Les Québécois refusent de payer le prix pour les produits locaux en quincailleries

Les Québécois valorisent les marteaux et les scies fabriqués au Canada, mais ils refusent d’en payer le prix, s’inquiète l’Association québécoise de la quincaillerie et des matériaux de construction.
Selon le dernier coup de sonde de la firme Léger, 69 % des répondants disent que la certification « Fait au Canada » est importante, mais seulement 57 % choisiraient un produit canadien plutôt qu’un produit importé moins cher en quincaillerie.
En contrepartie, 35 % des répondants n’hésiteront pas à choisir un produit des États-Unis ou de la Chine s’il est moins cher.
« Les consommateurs souhaitent encourager les produits locaux et dans une quincaillerie tu peux acheter 100 % des produits québécois et canadiens, mais le portefeuille ne suit pas les babines », résume le président de l’Association, Richard Darveau.
L’exercice révèle également que les consommateurs ne paieront pas plus de 6 % d’écart pour acheter un marteau fabriqué au Canada.
Richard Darveau, président de l’Association québécoise de la quincaillerie et des matériaux de construction (AQMAT).
Photo PIERRE-PAUL POULIN
Service à la clientèle
M. Darveau souhaite que le message véhiculé dans ce sondage soit clair pour ses membres : le service à la clientèle, c’est primordial.
« Quand tu vas à la quincaillerie, ce n’est pas comme aller à l’épicerie avec des produits que tu connais et achètes souvent, dit-il.
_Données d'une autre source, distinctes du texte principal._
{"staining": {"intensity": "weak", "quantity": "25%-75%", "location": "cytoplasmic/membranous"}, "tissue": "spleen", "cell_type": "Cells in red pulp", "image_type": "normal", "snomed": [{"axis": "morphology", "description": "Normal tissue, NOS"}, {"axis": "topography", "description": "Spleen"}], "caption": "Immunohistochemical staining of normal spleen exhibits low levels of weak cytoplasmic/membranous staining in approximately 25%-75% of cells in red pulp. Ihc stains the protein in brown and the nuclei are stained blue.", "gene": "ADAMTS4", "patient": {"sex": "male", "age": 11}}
Si t’as un problème ou un projet, ça te prend quelqu’un pour te conseiller […] Le produit est peut-être plus cher, mais il respecte le code du bâtiment, il est de meilleure qualité, etc. »
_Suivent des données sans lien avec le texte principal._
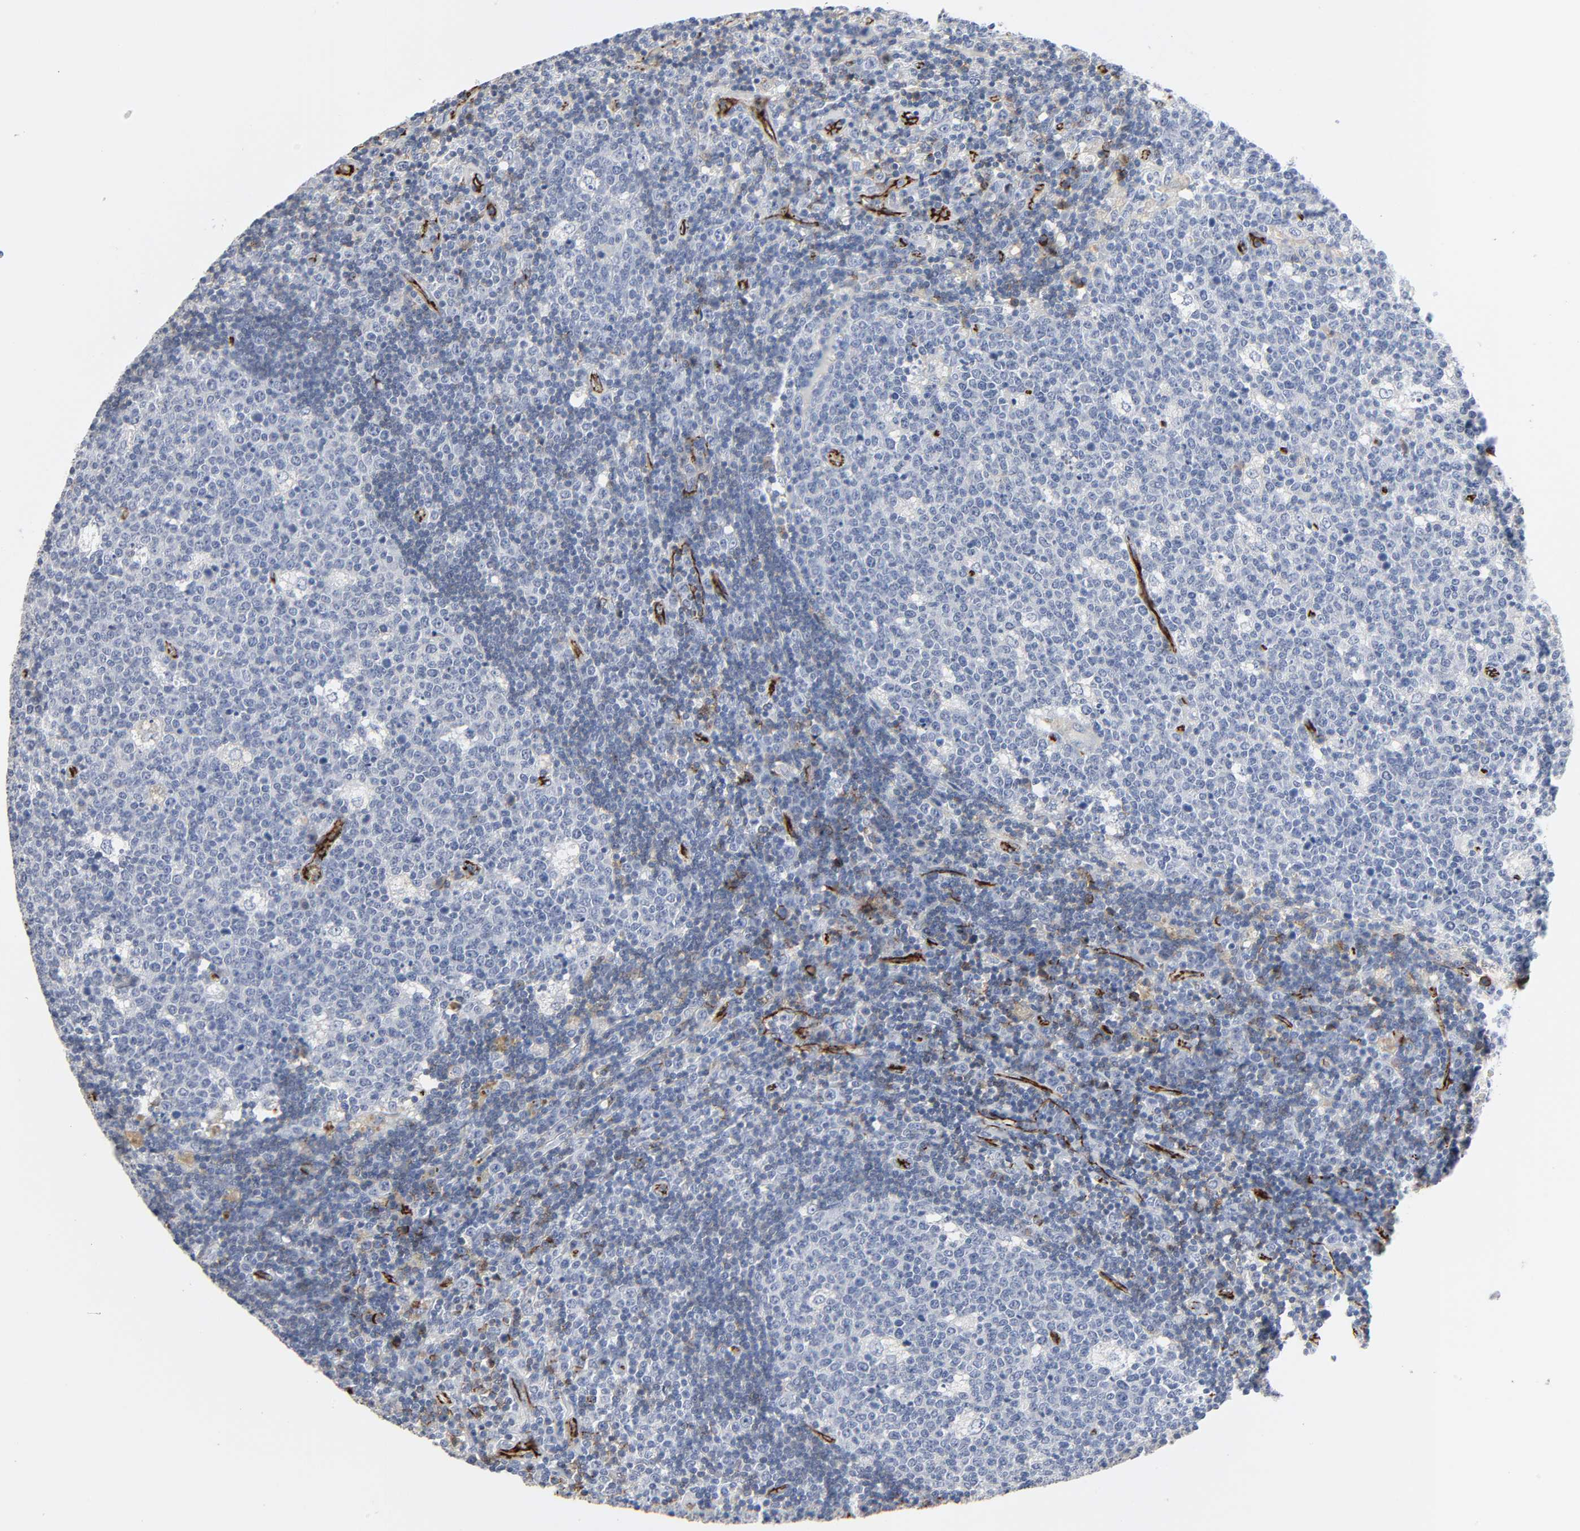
{"staining": {"intensity": "negative", "quantity": "none", "location": "none"}, "tissue": "lymph node", "cell_type": "Germinal center cells", "image_type": "normal", "snomed": [{"axis": "morphology", "description": "Normal tissue, NOS"}, {"axis": "topography", "description": "Lymph node"}, {"axis": "topography", "description": "Salivary gland"}], "caption": "This is a histopathology image of immunohistochemistry (IHC) staining of benign lymph node, which shows no positivity in germinal center cells.", "gene": "PECAM1", "patient": {"sex": "male", "age": 8}}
Le président s’oppose d’ailleurs au prolongement des heures d’ouverture, de nouvelles règles instaurées dernièrement par le gouvernement du Québec qui, selon lui, nuisent aux entreprises locales.
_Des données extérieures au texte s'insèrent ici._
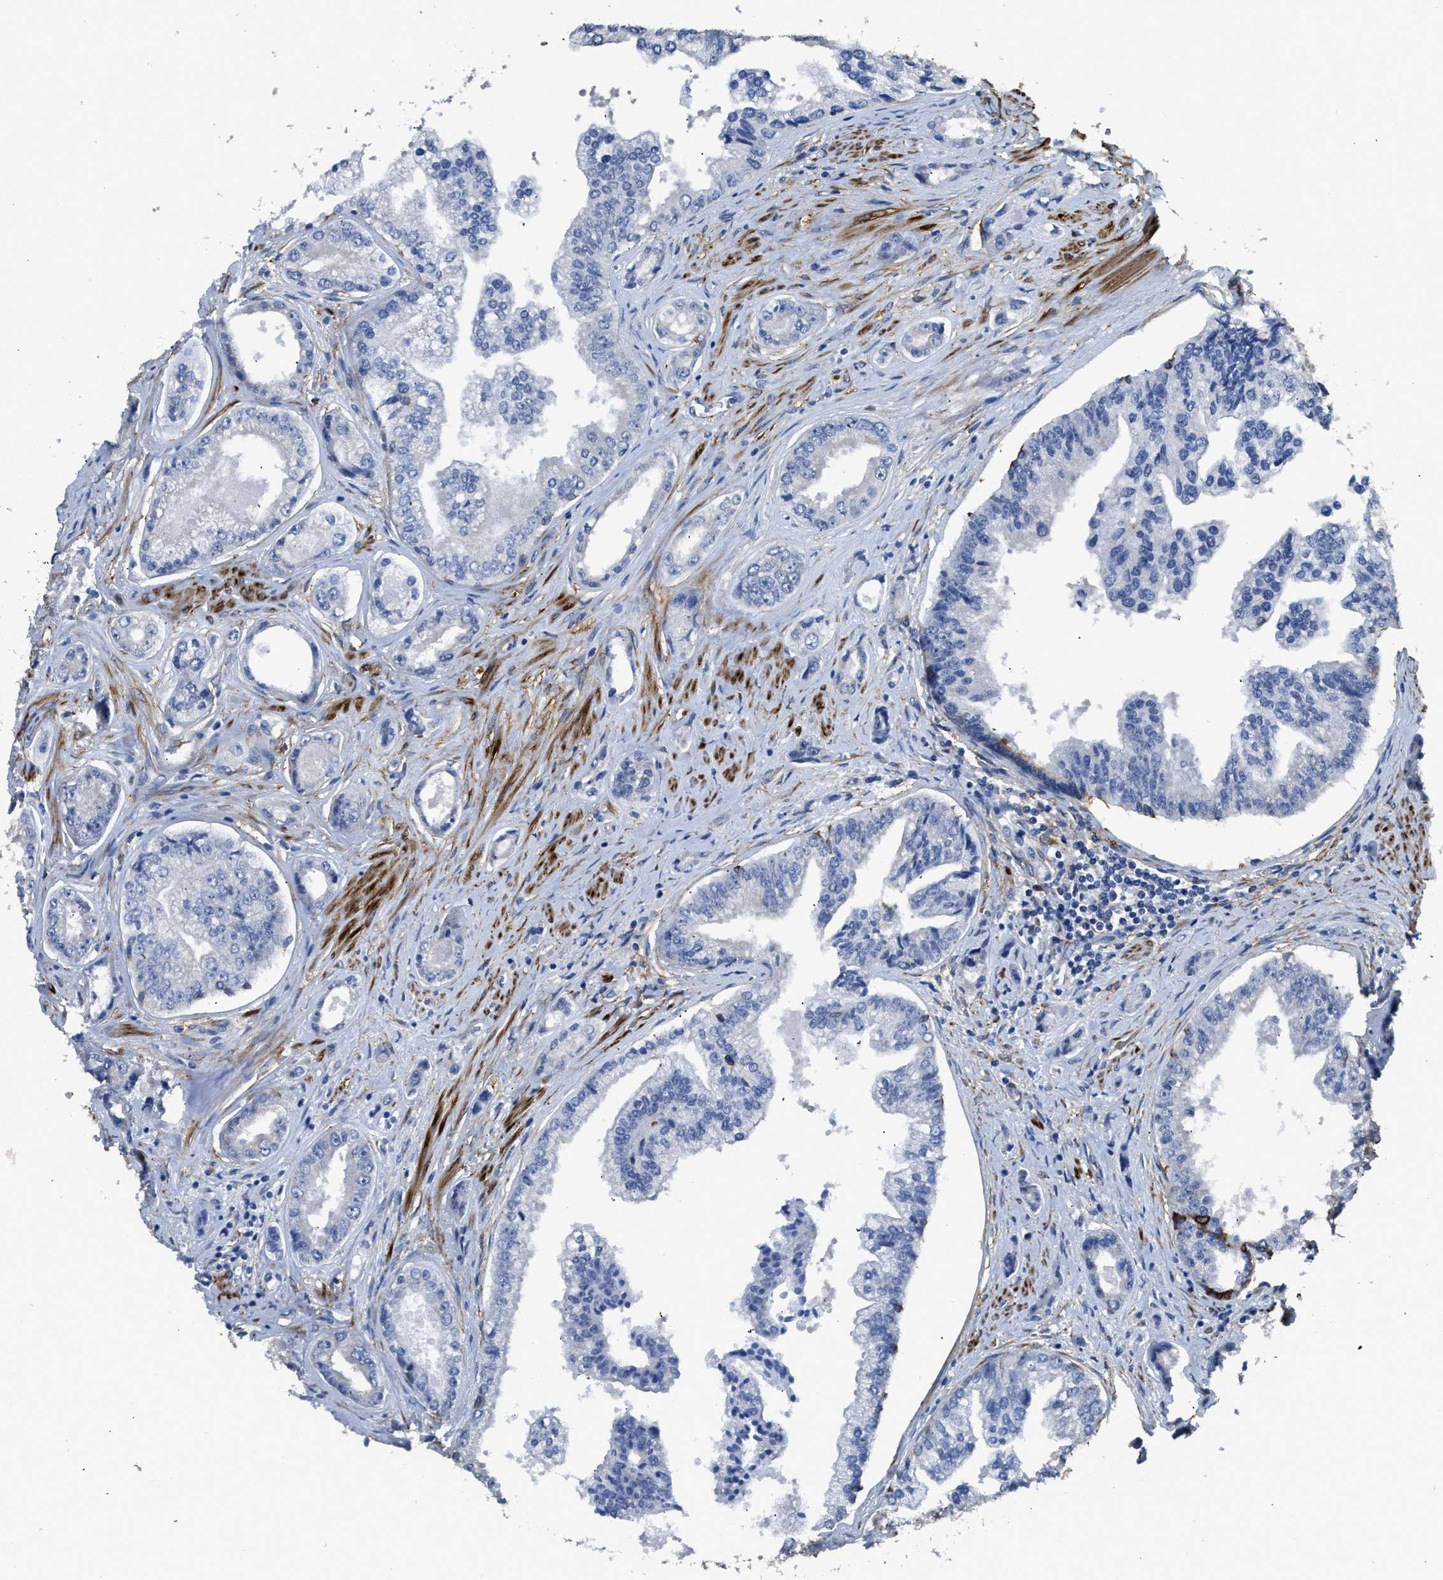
{"staining": {"intensity": "negative", "quantity": "none", "location": "none"}, "tissue": "prostate cancer", "cell_type": "Tumor cells", "image_type": "cancer", "snomed": [{"axis": "morphology", "description": "Adenocarcinoma, High grade"}, {"axis": "topography", "description": "Prostate"}], "caption": "There is no significant expression in tumor cells of high-grade adenocarcinoma (prostate). Brightfield microscopy of IHC stained with DAB (brown) and hematoxylin (blue), captured at high magnification.", "gene": "ZSWIM5", "patient": {"sex": "male", "age": 61}}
« Depuis cinq ans, on a dénombré que 100 quincailleries ont fermé leurs portes définitivement au Québec et il y en a eu trois ou quatre seulement qui ont vu le jour. Les 100 qui ont fermé, c’est parce qu’ils ont la langue un peu à terre », dit-il
Fossé des générations
La façon de consommer en quincaillerie est aussi très différente entre les générations.
Dans la tranche d’âge entre 18 et 34 ans, seulement 45 % des répondants vont acheter un pinceau fabriqué au Canada même s’il est plus cher. Ce chiffre grimpe à 64 % chez les 55 ans et plus.
Le fossé des générations est aussi évident pour l’achat des produits américains.
Selon le sondage, 47 % des jeunes évitent le « Made in USA », contre 74 % chez les plus vieux, qui ne veulent rien savoir d’un marteau en provenance du pays de Donald Trump.
Le programme « Bien fait ici », fondé en 2018 de l’initiative de l’AQMAT, pourrait aider les jeunes à faire de meilleurs choix.
« Pour “Aliments du Québec”, le gouvernement du Québec a été derrière, sinon le programme n’existerait pas. Je lance le message au gouvernement canadien, qui devrait nous aider », demande M. Darveau.